Later on, we hit an obscure failure:

  2011-02-13 19:56:59,671 - __main__ - CRITICAL - Driver hit database is locked

This is probably due to a race condition when starting the imports, the
actual code doesn't wait for one import to start before starting the
next one (https://bugs.launchpad.net/udd/+bug/719196). It's even more
amazing to have encountered it *after* I pushed to 64 threads and went
back to 32...

To be safe, I lowered the concurrency to 8 again to let whole wheezy
import finish (thanks to spm for promptly restarting the importer).

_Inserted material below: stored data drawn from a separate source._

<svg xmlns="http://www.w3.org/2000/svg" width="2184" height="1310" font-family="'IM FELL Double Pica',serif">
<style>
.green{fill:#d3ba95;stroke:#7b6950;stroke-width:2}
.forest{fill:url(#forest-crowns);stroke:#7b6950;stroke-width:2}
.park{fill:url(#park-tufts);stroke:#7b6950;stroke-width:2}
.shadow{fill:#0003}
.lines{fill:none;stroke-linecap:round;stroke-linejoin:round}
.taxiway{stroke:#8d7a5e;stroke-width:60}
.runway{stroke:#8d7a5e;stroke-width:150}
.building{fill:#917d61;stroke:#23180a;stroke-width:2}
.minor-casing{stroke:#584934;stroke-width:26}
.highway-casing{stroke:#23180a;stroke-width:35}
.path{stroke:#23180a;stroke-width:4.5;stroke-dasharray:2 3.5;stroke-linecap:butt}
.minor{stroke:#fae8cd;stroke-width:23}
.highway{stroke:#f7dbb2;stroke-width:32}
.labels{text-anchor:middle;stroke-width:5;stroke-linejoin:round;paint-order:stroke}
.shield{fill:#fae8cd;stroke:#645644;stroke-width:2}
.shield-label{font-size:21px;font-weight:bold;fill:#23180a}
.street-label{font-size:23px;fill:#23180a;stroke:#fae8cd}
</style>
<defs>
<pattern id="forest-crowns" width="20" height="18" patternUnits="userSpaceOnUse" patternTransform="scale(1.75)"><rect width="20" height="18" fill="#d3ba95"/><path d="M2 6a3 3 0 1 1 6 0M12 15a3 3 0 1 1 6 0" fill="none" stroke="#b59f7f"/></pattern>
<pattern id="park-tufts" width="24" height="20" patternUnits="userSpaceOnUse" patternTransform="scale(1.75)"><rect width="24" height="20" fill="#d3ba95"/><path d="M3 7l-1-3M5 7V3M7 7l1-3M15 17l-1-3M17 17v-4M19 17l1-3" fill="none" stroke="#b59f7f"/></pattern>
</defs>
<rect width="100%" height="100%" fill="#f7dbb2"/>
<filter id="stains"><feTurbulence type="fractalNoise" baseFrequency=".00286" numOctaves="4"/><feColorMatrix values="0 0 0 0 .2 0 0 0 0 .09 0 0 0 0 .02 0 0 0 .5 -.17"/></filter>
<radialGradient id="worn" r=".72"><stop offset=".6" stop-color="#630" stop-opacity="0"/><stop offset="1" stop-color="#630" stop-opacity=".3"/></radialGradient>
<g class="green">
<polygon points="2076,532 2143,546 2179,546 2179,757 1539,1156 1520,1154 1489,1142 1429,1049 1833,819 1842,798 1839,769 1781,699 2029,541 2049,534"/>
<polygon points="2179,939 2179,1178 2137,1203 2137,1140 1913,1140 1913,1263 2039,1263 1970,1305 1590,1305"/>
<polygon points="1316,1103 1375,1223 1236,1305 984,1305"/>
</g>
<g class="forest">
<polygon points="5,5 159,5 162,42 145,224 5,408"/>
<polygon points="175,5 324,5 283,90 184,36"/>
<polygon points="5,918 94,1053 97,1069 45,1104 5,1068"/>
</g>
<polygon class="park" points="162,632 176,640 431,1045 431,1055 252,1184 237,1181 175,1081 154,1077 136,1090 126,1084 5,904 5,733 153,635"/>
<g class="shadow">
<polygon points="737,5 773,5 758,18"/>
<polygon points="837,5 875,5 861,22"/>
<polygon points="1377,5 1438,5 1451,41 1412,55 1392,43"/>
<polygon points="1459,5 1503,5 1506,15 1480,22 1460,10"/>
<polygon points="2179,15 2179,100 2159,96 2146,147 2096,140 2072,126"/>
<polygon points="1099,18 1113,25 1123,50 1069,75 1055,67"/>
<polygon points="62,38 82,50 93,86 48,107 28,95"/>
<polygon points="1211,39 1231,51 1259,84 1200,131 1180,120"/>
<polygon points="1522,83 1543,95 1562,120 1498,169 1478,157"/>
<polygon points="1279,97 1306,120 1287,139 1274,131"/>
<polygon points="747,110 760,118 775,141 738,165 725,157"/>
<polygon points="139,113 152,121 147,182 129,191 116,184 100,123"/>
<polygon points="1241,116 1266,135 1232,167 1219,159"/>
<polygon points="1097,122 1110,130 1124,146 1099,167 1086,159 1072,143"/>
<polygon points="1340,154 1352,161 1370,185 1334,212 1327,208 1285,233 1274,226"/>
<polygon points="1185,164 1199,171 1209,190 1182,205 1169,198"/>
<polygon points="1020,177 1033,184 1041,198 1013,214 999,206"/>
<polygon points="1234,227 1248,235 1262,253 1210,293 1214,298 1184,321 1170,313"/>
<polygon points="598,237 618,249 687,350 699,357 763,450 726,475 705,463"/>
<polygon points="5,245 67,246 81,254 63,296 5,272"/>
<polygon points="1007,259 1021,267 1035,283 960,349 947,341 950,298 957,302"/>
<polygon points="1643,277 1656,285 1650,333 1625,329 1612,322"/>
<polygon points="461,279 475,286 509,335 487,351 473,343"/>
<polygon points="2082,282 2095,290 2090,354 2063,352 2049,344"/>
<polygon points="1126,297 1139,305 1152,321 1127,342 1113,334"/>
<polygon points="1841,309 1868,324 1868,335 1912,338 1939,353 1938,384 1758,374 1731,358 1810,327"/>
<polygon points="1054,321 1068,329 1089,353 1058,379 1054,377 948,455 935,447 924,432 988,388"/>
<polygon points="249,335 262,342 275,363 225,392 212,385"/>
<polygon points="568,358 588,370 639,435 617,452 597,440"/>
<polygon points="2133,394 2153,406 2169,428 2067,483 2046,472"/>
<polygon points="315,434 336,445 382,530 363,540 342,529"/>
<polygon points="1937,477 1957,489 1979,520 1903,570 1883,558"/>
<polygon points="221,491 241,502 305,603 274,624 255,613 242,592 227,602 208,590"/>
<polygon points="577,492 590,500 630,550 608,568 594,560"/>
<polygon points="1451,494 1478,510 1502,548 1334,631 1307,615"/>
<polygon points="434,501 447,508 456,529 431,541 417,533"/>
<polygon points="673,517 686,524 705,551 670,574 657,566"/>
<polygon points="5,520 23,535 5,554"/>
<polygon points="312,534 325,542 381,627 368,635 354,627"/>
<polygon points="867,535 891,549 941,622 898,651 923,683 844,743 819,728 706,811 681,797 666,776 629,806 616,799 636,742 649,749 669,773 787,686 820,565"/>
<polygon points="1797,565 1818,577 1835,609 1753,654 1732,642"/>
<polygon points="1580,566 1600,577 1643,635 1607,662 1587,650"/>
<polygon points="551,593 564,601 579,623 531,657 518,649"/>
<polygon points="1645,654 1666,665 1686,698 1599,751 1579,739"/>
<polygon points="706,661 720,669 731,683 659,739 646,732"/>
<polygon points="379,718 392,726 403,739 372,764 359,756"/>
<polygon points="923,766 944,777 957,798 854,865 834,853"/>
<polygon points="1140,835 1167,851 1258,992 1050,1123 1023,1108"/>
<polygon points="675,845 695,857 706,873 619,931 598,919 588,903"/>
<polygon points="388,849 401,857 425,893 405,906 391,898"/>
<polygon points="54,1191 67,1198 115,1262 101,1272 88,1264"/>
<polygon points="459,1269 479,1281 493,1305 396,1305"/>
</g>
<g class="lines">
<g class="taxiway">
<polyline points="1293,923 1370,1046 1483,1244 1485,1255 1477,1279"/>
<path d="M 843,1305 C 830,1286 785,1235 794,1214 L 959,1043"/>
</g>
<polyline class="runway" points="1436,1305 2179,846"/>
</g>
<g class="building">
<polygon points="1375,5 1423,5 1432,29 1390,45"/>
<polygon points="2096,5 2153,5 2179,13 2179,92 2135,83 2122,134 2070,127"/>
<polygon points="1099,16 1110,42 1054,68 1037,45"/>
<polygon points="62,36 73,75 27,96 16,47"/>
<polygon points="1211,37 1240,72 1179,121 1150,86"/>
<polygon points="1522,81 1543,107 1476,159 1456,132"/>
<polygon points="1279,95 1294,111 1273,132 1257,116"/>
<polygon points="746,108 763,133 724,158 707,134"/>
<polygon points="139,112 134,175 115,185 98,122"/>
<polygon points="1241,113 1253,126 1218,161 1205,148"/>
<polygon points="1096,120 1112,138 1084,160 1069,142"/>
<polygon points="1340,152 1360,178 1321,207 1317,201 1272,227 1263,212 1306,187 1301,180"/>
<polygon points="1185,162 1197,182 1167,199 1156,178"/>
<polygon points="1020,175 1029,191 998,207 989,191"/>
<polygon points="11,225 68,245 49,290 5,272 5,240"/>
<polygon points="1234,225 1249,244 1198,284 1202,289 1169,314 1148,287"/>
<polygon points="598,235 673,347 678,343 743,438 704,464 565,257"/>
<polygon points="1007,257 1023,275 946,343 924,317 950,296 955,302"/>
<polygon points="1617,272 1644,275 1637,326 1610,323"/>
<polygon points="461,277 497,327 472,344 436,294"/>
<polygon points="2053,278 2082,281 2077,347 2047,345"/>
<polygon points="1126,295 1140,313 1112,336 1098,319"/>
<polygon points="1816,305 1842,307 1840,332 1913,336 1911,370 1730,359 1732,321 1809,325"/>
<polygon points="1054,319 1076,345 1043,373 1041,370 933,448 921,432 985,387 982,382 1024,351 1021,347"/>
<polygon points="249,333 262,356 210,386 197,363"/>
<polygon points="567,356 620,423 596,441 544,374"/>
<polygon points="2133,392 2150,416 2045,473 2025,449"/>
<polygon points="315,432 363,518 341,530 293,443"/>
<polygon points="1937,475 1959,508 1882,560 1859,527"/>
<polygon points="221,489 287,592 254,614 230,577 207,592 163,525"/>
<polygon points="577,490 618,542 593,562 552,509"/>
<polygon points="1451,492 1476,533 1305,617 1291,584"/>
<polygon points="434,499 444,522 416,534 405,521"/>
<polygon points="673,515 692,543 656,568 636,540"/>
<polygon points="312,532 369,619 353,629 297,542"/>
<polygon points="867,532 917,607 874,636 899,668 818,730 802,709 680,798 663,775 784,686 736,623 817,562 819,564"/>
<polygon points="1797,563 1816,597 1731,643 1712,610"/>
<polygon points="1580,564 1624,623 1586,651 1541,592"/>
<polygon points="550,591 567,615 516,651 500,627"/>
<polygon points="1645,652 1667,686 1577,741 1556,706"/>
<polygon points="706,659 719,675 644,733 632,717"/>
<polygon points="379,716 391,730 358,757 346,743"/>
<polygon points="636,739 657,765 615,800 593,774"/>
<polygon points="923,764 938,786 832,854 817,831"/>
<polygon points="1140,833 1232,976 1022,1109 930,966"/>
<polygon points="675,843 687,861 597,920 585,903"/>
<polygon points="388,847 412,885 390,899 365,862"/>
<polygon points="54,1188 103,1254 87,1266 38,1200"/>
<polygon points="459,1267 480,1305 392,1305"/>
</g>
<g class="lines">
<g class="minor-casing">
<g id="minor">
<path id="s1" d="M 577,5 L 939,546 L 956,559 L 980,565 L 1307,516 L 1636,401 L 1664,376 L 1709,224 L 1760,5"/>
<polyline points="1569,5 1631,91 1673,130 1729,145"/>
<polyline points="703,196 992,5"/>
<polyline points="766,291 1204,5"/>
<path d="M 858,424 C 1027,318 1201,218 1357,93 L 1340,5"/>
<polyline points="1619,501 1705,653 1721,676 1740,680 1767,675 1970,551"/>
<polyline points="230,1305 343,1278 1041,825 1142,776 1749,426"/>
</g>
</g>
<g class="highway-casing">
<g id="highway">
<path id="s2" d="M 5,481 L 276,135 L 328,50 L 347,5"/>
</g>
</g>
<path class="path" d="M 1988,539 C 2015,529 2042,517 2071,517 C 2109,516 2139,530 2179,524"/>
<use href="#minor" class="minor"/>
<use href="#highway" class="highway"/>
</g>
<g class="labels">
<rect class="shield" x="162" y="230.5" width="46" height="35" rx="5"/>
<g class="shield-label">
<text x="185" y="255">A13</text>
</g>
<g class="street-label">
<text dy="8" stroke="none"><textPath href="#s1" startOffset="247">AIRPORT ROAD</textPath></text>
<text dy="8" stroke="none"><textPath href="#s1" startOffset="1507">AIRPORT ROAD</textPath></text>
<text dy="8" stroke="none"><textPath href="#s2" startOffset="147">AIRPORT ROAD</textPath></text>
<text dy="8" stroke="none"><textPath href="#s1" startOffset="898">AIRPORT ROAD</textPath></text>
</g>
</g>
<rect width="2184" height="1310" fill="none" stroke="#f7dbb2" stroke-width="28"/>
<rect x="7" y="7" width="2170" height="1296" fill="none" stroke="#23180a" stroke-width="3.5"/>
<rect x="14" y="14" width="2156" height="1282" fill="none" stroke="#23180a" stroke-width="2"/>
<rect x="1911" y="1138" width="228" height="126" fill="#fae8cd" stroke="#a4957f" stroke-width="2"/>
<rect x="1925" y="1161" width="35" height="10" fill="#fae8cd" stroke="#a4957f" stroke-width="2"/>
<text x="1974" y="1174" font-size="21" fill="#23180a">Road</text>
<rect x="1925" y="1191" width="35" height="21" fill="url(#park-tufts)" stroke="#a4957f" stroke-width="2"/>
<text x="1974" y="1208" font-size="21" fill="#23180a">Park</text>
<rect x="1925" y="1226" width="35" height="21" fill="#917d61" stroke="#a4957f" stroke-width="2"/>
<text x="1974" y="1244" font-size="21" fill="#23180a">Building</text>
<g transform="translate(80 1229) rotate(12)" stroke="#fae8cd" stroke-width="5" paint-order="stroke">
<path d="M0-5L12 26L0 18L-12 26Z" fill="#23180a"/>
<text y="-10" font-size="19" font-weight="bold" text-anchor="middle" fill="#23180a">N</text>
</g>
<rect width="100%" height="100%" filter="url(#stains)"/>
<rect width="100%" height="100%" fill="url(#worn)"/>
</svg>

 2011-02-13 23:06:49.215000 - Concurrency is now: 8

Overall, I'm impressed by the robustness of the *whole* system[1]
(i.e. launchpad + the package importer).

An important point is that we want to be able to temporarily raise the
number of threads in the future to address such huge imports. We need
more monitoring and more data collecting[2] to refine what resources we
really need between this big imports.

In parallel, my package-import.local vm has now reach '0' outstanding
jobs too. Of course it runs in read-only mode with package_import.py
being called with '--no-push; and currently have 16403 failures due to
some access misconfiguration ;) But it runs and that's a nice first
step.

Congratulations for staying with me so long !

       Vincent

[1] And while I'm working on making the p-i more robust, I'd like to be
clear, for the record, that James left us an already robust system and I
thank him for that. So, in the future, if you hear me say or see me
write: "the p-i sucks", I'll be talking about the remaining defects and
about the bugs we will add ;-)

[2]: The obvious candidates being memory peak and CPU/elapsed times (we
can (and I will) extract the later from the existing logs, see
bzr+ssh://bazaar.launchpad.net/~vila/udd/analyze_log/.